'''

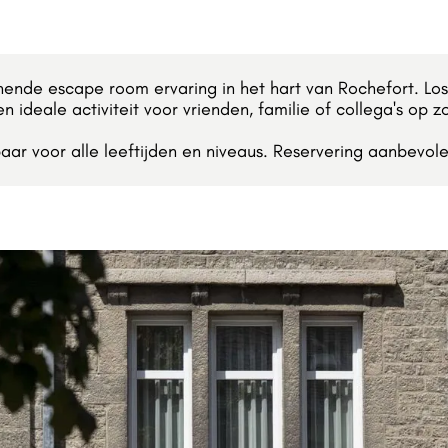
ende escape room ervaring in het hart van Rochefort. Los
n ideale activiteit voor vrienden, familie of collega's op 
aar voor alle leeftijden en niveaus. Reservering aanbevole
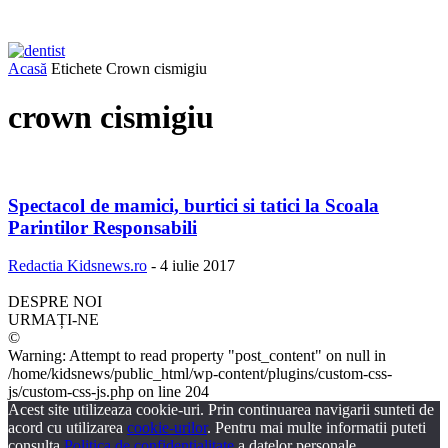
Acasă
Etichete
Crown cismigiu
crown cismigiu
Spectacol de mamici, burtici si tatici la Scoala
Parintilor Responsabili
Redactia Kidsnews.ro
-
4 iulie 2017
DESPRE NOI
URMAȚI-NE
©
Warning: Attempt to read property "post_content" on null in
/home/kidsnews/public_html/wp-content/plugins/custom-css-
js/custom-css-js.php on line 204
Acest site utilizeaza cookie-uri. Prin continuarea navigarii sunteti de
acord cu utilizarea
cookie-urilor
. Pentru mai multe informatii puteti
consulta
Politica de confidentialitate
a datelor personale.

'''
'''

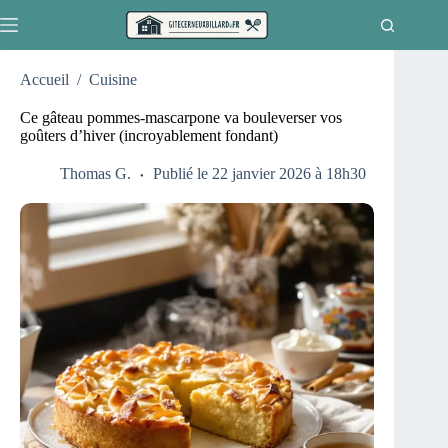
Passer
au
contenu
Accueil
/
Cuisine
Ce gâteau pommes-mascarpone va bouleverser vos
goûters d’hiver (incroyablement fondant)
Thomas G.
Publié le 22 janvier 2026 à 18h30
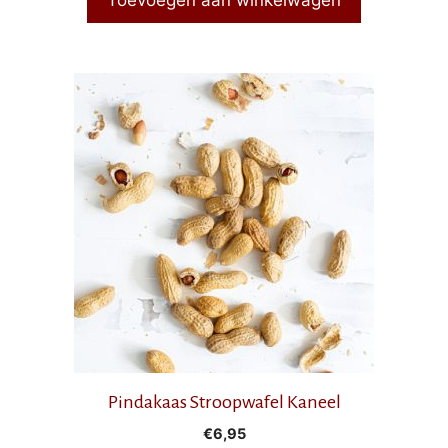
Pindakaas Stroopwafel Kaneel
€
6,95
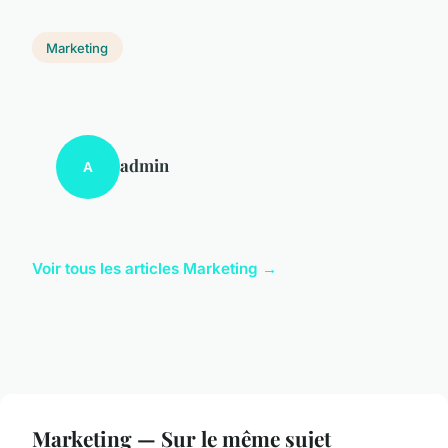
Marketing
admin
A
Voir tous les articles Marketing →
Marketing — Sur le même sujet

'''

Problem details: Which lines in the data above hold the string "voor"? Show each one.

Reply:
n ideale activiteit voor vrienden, familie of collega's op 
aar voor alle leeftijden en niveaus. Reservering aanbevole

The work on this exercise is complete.